Delegated Proof of Stake (DPoS)
In the Delegated Proof of Stake (DPoS) system, which uses a rank or reputation system to provide consensus, asset owners choose another user as a delegate on their behalf. The assets are not transferred, but the user selected as a delegate raises their say in the network as if those assets were their own. The delegate gets a larger share of the income he earns. One of the cryptocurrencies using this algorithm is Steem (STEEM).
Saf Hisse İspatı (Pure Proof of Stake, PPoS)
The consensus protocol called “Pure Proof of Stake” is used in the Algorand (ALGO) network.
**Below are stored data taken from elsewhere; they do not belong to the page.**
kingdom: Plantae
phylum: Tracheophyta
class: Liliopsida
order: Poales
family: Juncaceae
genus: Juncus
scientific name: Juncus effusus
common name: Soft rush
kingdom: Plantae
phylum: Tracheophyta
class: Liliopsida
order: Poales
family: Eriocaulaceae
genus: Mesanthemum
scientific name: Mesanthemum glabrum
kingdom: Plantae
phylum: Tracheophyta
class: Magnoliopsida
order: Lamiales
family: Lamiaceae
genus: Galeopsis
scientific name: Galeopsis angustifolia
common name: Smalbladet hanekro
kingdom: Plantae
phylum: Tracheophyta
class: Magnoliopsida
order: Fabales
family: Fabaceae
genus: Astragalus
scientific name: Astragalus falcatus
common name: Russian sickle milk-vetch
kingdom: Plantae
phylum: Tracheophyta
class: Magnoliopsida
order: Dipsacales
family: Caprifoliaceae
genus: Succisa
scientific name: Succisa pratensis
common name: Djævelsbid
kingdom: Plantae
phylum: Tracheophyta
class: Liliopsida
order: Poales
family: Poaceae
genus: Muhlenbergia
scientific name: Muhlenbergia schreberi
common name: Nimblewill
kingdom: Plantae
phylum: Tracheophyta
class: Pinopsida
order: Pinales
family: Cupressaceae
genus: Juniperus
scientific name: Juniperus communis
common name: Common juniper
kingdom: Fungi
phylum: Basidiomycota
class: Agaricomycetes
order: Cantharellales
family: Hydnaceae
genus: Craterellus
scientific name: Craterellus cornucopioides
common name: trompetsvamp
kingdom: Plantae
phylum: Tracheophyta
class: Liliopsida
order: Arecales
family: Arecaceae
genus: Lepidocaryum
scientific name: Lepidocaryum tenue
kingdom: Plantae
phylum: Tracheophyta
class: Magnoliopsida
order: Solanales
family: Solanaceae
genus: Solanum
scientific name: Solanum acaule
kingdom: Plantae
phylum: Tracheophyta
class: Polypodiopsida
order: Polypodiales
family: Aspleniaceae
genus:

In this system, which is described as “secret self-selection” and where the user to verify the block is randomly selected, all users with ALGO are rewarded regardless of whether they want to approve the blocks or not.
Liquid Proof of Stake (LPoS)
The algorithm called “Liquid Proof of Stake” used in the Tezos (XTZ) network includes a mix of traditional PoS and DPoS systems. Approval of blocks is described as “baking”, and anyone who owns assets can receive a share reward by temporarily transferring their tokens to other validators.
Leased Proof of Stake
In the Leased Proof of Stake (LPoS) algorithm, where assets in the wallet are temporarily given to users who confirm the transaction, the user who leases the assets gets a greater share of the activities. Assets for rent cannot be used for trading. Waves (WAVES), for example, uses this algorithm.